▶ [WRITTEN TASK]: Format the rows below as a JSON list of strings with one string per line, skipping blank lines. Leave the pictures out of the answer.
——————
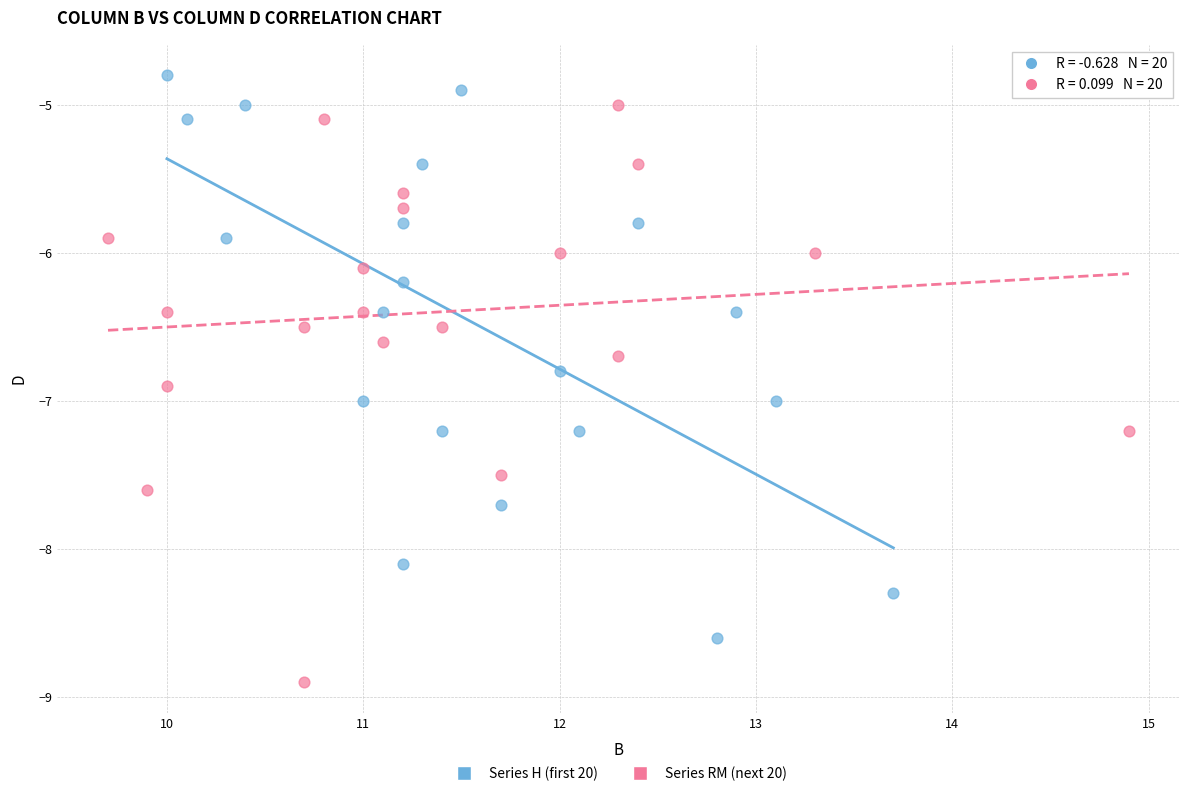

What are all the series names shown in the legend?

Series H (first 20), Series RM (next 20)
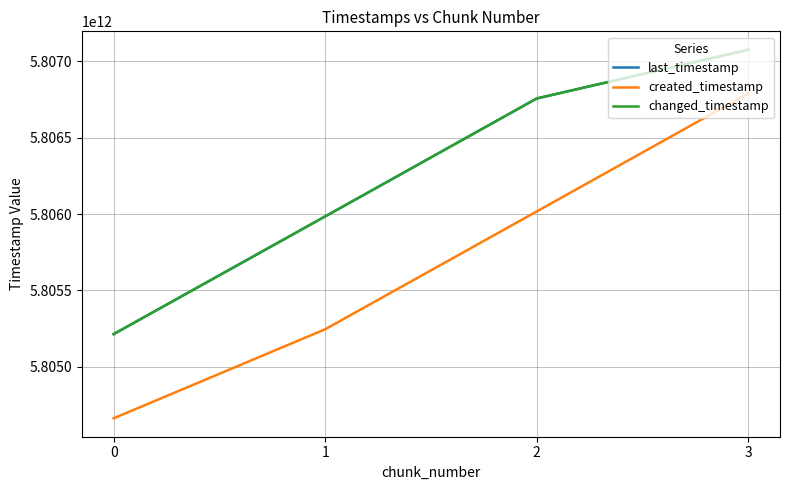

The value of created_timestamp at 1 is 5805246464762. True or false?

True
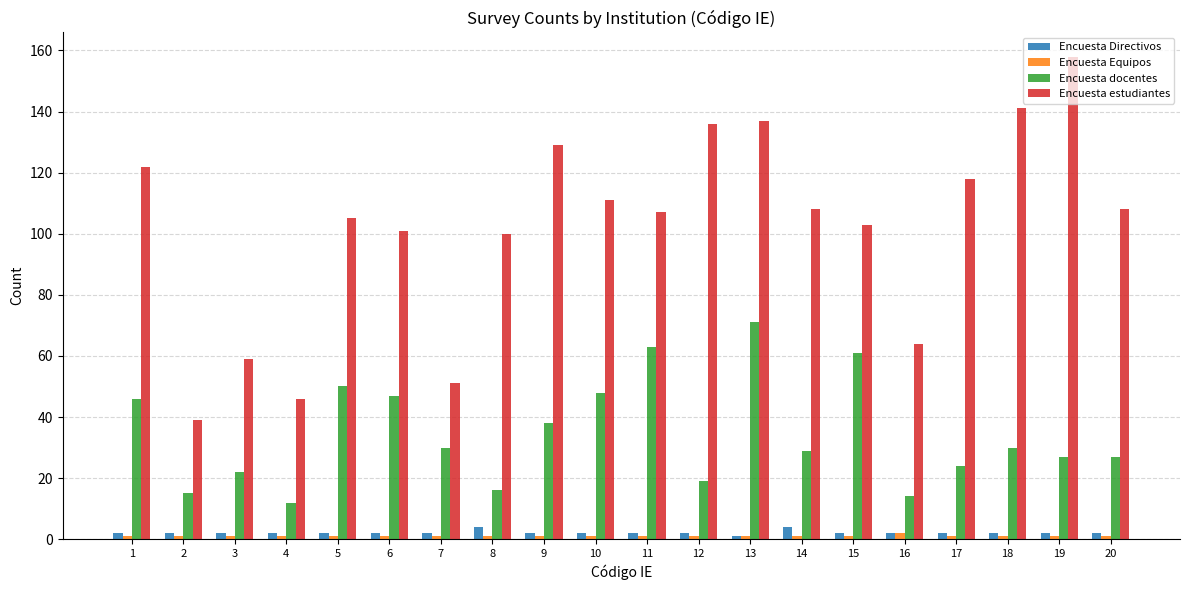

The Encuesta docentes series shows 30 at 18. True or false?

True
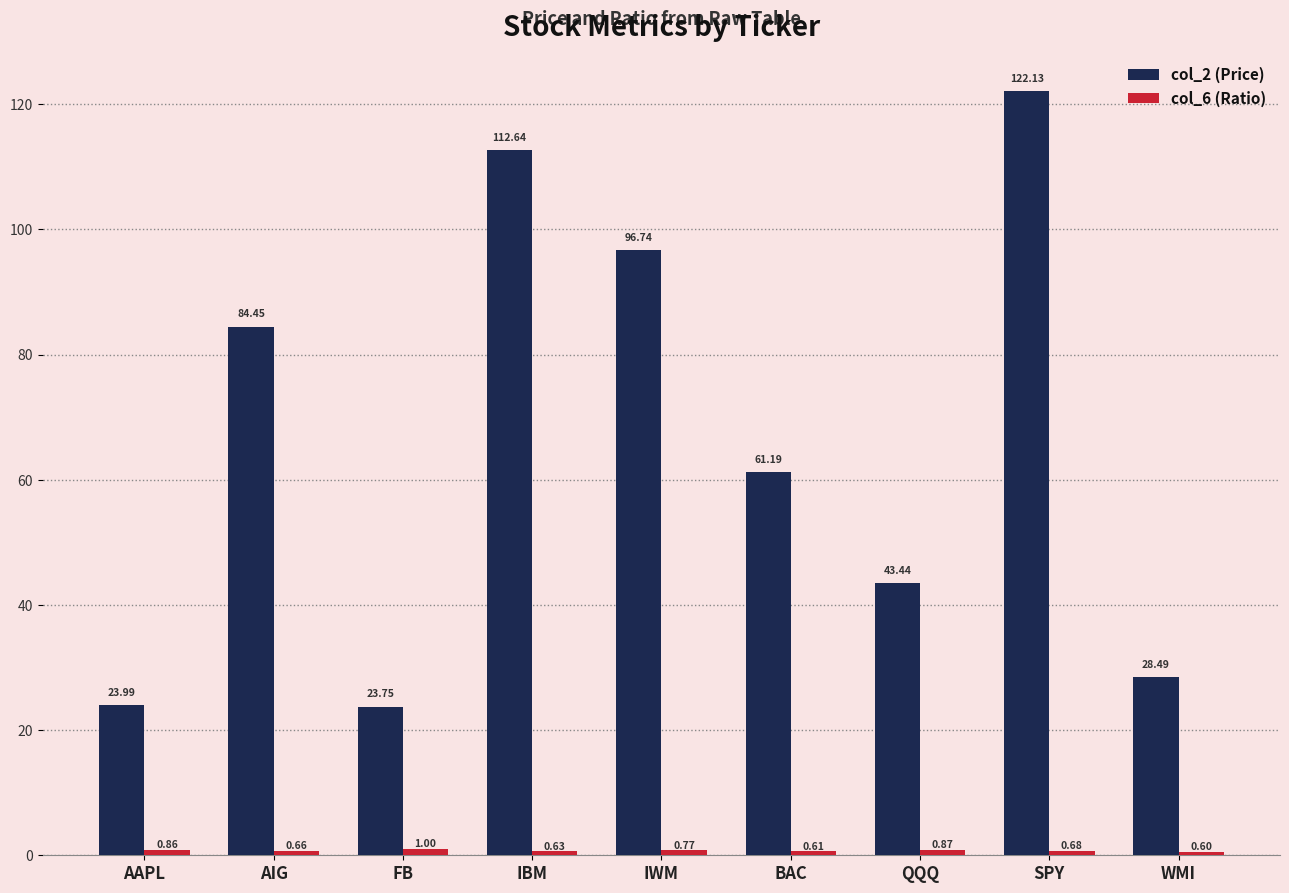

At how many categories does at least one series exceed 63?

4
——————
▶ [EXPECTED ANSWER]:
[
  "What are all the series names shown in the legend?",
  "Series H (first 20), Series RM (next 20)",
  "The value of created_timestamp at 1 is 5805246464762. True or false?",
  "True",
  "The Encuesta docentes series shows 30 at 18. True or false?",
  "True",
  "At how many categories does at least one series exceed 63?",
  "4"
]